The father of the sisters, Wal and Meg’s English husband, Edwin provide most of the comedy and are almost caricatures of the quintessential larrikin Aussie and refined Englishman but are more nuanced especially with their interaction with the sea (which acts as a character).

A ‘cliff-hanger’ just before the interval comes as a shock and throughout the play, there is intrigue regarding the death of Troy’s father and his relationship with Pippa and Meg as well as Hilary.

The scenes with family members explore their relationship ‘issues’ and these are evenly juxtaposed with scenes exploring cultural identity through the characters of artist Marge and journalist Dick.

The tension palpable when they all come together for lunch in a scene that brings conflicting views to an explosive head.

There is no neat resolution to the drama, which leaves us wanting more and with plenty to discuss after the play ends.

Stagecraft

I thoroughly enjoyed Hotel Sorrento but (sorry there is a but!) the production was let down by a couple of glitches with the lighting that distracted from what was happening on stage.

After the interval, I’m not sure if the lighting was supposed to mimic evening or a sunset glow, but two huge red streaks appeared as a backdrop, at first making a V and then like two spotlights.

Later there was a blue background with a white pattern which may have been designed to represent clouds, seagulls, impending storm – who knows?

Dimming and increasing the lighting to change and highlight various scenes was often mistimed too. It’s to the actors’ credit they carried on magnificently.

When we were discussing these glitches with Lena’s friend we learned of the hazards and difficulties of producing a play when you are continually on the move, arriving at different theatres with limited resources and rehearsal times.

It is a miracle there are no major stuff ups!! Well done the consummate professionalism of dedicated actors who learn to adapt and shine.

Each theatre is different, the lighting console may have been strange to the operator, or faulty – the tight schedule and limited time at each theatre means no long rehearsals.

There are four major scene locations in Hotel Sorrento, which can be contained on one stage and controlled by the lights spotlighting whatever part of the stage is hosting the scene: the kitchen of the family home, the pier, the seashore, and Meg’s living room in England.

At Shirley Burke Theatre the stage was smaller than expected and some of the props wouldn’t fit – instead of a lounge suite for Meg and Edwin’s house – an armchair and a standard lamp had to suffice!

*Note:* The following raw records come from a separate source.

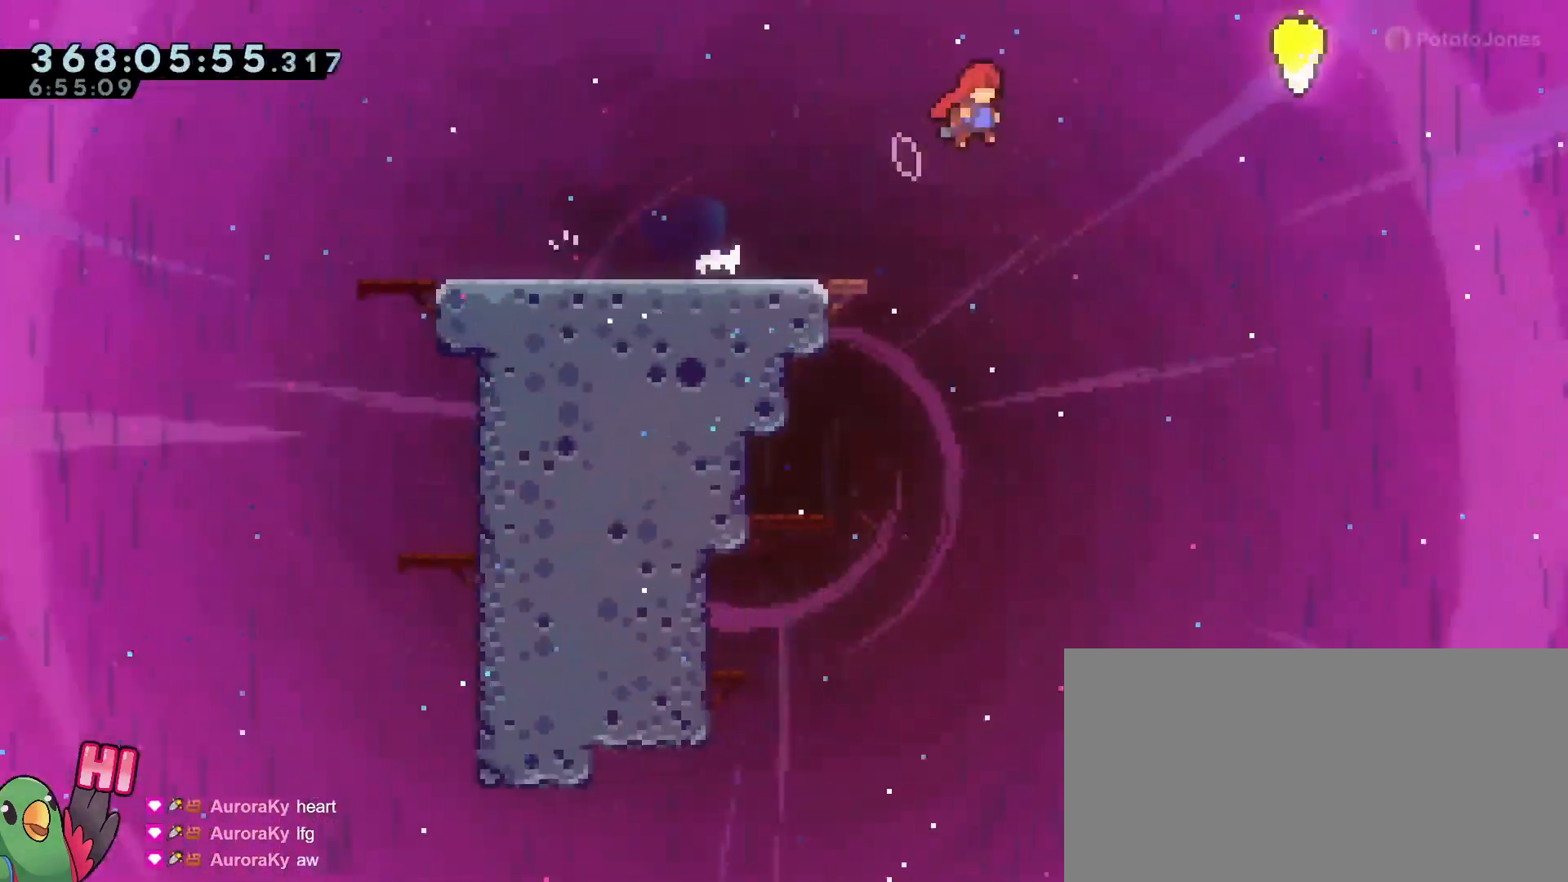
{"buttons": ["B"], "left_stick": "right", "right_stick": "center", "events": [[117, "Y", "down"], [267, "Y", "up"], [267, "left_stick", "right"]]}
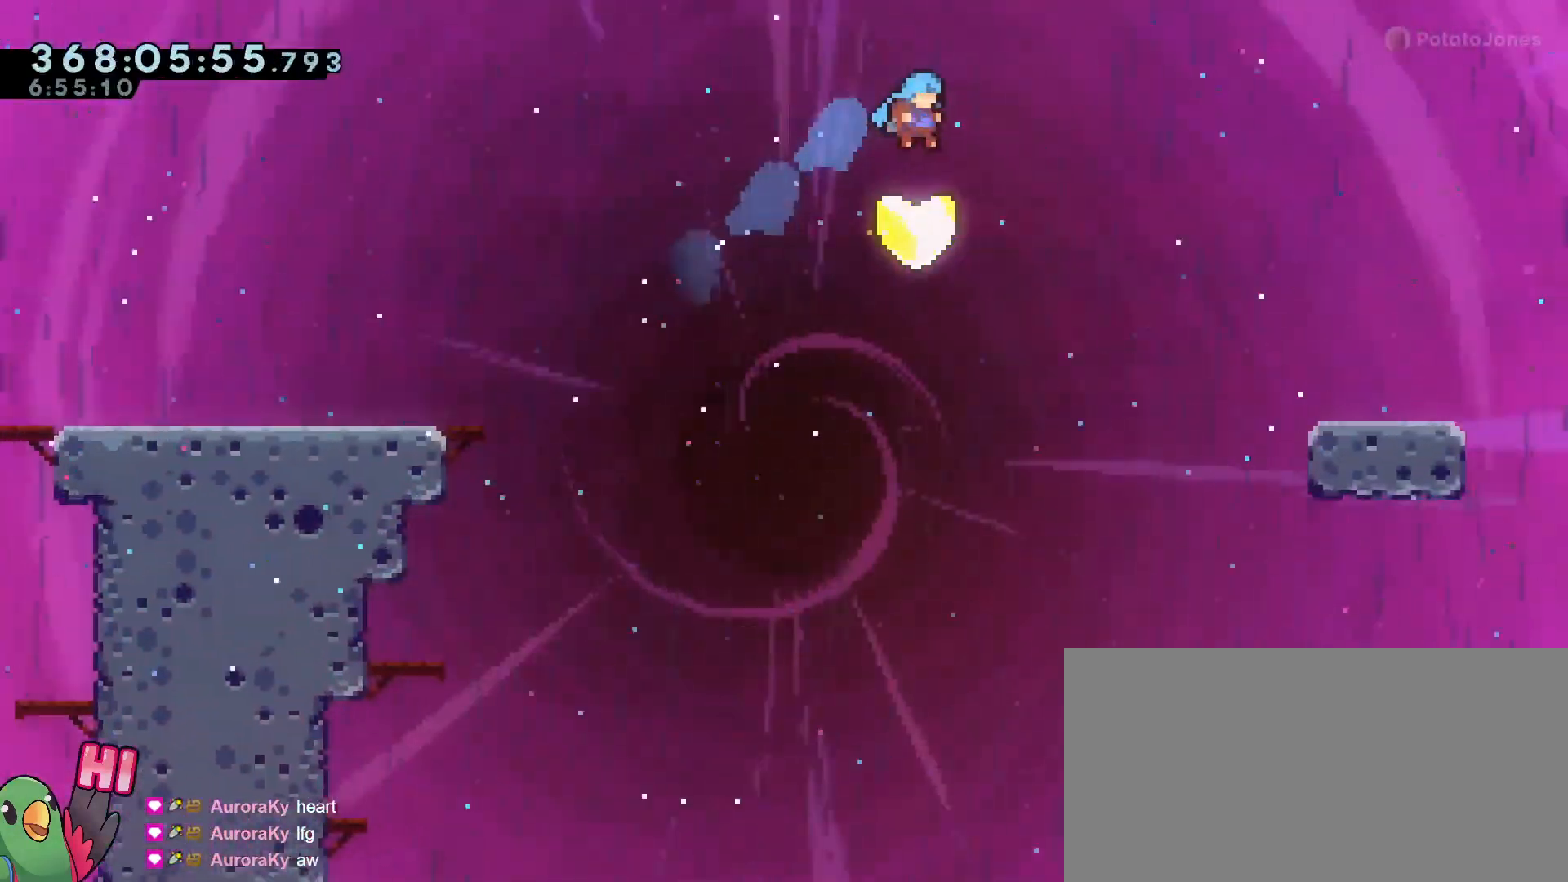
{"buttons": ["B"], "left_stick": "center", "right_stick": "center", "events": [[33, "left_stick", "center"], [333, "left_stick", "right"], [483, "left_stick", "center"]]}
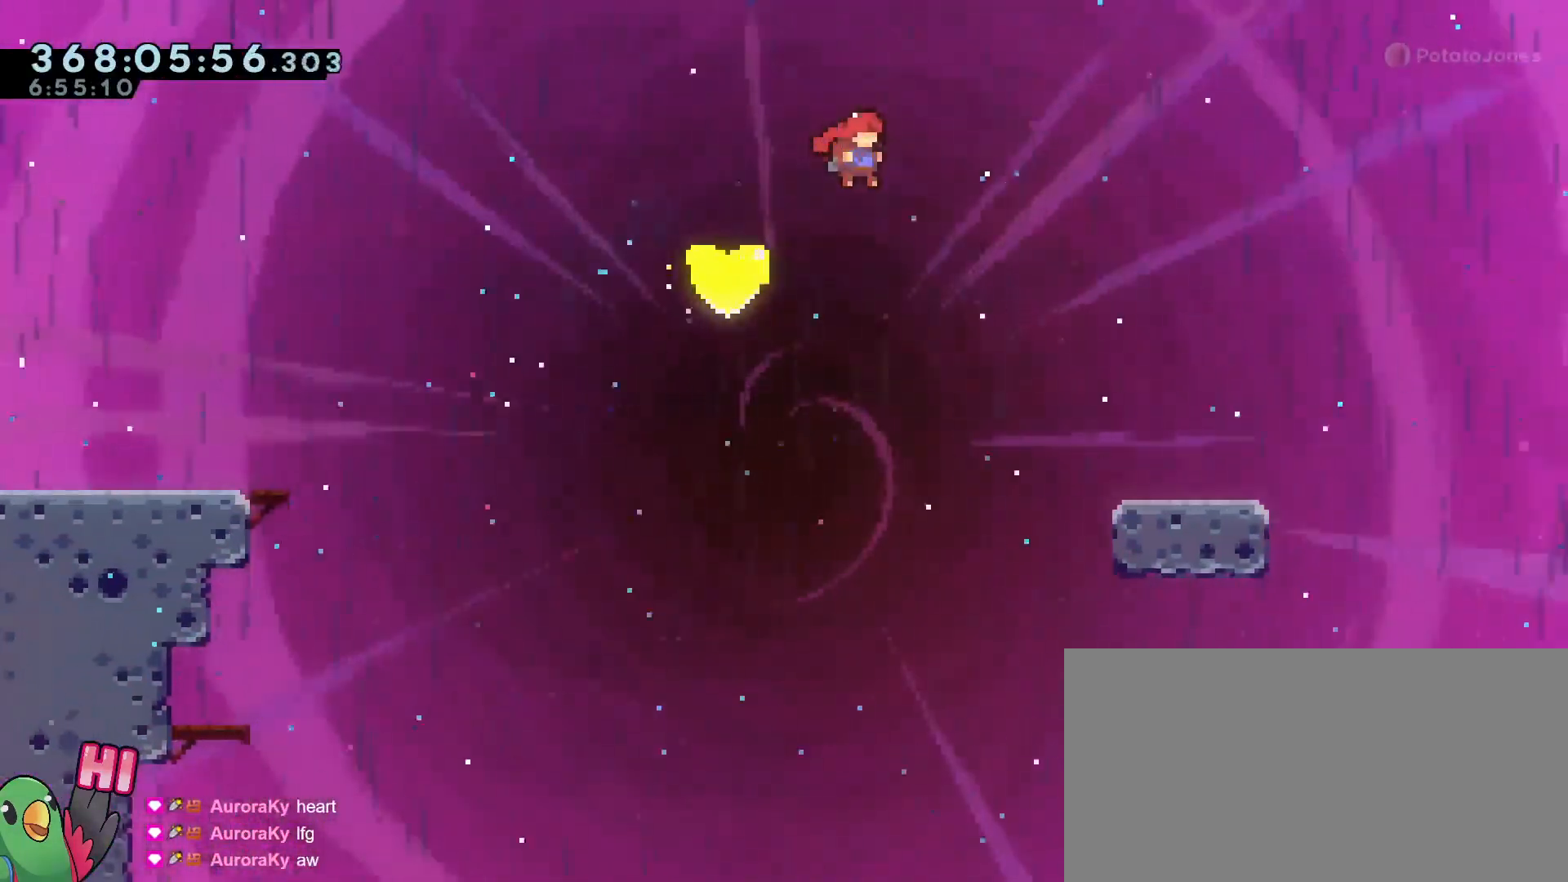
{"buttons": ["B"], "left_stick": "up", "right_stick": "center", "events": [[350, "left_stick", "up"]]}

The other props closer than the actors were used to… and because the actors double as stagehands removing or rearranging props, it was an added burden to remember who picks up because of the last minute alterations.

The cast is going to be on the road for 77 performances – they’ve done Frankston, Dandenong et al… one night and one matinee in Parkdale, and then onto Moonee Ponds before heading to country Victoria.

So many community theatres, each one presenting their own challenges, hard work and dedication.

Look up the schedule, whether you are a writer, a lover of theatre or have dreams of writing or acting – if you can catch a performance of this anniversary tour of Hannie Rayson’s Hotel Sorrento please do – you won’t regret it!